I am thinking the sentence which may be about the Banach algebra function:
Let $A \in \mathcal{B}(H)$ where $H$ is Hilbert. \begin{equation} \| A \| = \sup_{ \| u \|, \| v \| \leq 1} | \langle Au, v \rangle | \end{equation}
It is the norm but with continuous functions $u,v \in H$, I think. I am thinking which properties it holds to prove it. Apparently, completeness, continuity.
My proposal
I think we need here the definition of the norm in Hilbert space i.e. vector's norm: \begin{equation} \|x\| = \sqrt{ \langle x, x \rangle } \end{equation} where I think the square root should be disappear through the Cauchy-Schwarz inequality such that the operator norm equals the right-hand-side.

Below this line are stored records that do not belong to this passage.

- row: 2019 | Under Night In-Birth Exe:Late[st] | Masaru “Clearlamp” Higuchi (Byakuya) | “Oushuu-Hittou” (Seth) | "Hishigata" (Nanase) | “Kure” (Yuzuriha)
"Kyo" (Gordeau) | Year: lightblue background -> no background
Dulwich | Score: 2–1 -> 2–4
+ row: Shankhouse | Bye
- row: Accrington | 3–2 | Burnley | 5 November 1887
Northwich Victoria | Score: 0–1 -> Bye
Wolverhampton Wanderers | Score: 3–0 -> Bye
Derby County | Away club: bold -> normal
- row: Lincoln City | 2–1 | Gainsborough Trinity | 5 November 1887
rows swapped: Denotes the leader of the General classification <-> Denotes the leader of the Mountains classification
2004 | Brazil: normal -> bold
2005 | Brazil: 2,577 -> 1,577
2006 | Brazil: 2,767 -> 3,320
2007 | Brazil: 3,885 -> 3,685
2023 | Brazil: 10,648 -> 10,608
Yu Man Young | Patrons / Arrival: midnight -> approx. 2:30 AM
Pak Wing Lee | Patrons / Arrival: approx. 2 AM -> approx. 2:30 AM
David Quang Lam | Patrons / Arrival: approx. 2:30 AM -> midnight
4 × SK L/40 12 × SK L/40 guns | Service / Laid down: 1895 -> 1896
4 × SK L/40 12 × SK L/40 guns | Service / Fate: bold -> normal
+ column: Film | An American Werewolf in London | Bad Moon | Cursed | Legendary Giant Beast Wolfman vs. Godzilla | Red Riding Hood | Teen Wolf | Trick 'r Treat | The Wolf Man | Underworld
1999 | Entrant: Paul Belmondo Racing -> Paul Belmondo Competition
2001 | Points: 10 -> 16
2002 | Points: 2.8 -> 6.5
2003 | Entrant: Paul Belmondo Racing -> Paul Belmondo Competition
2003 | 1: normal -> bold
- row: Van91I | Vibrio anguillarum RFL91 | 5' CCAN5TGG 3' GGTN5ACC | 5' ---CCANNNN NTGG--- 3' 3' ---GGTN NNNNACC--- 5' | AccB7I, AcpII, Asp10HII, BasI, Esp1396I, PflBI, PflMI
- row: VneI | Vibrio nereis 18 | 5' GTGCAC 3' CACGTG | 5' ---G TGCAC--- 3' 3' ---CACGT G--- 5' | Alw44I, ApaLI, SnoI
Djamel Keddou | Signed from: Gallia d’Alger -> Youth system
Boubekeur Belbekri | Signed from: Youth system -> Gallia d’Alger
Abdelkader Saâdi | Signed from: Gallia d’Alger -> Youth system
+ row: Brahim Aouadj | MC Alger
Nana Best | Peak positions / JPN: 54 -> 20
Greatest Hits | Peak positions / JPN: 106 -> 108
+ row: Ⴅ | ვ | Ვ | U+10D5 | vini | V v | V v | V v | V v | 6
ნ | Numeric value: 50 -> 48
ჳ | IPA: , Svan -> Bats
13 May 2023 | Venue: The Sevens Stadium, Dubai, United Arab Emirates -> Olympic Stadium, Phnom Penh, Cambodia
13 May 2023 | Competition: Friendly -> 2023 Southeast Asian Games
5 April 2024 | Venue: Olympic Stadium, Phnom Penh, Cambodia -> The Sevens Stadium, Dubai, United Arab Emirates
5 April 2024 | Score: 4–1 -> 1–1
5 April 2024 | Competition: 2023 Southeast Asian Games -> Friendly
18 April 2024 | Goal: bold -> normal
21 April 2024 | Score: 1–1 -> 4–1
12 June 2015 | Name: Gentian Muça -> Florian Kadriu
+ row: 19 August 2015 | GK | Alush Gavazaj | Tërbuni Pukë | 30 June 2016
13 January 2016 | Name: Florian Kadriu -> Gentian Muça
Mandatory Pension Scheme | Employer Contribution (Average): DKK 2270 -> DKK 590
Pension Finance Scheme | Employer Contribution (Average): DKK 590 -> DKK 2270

Let's consider $A$ is continuous, by provig the inequality \begin{equation*} | A | \leq M, \forall u,v \in H, \forall u,v \leq 1. \end{equation*} Start with some $u \in H$. Note $u^{\pm} = |u| \pm u \in H$, so $u \geq 0$ so $\|A\| \geq 0$. So we get $| A | \leq M$, and since $u,v \leq 1$, we have the inequality. $\square$
Comments
- I really think that the proof of this statement should be more straight-forward. Cauchy-Schwarz should be enough but I have apparently mixed up some symbols in my attempt.
- I am not sure if the part starting from A is continuous, by proving ... is necessary for the proof.
- I am not sure about $u^{\pm}$. I tried to imply a similar proof of linear functionals from here.
How can you prove more rigorously the norm in Hilbert space?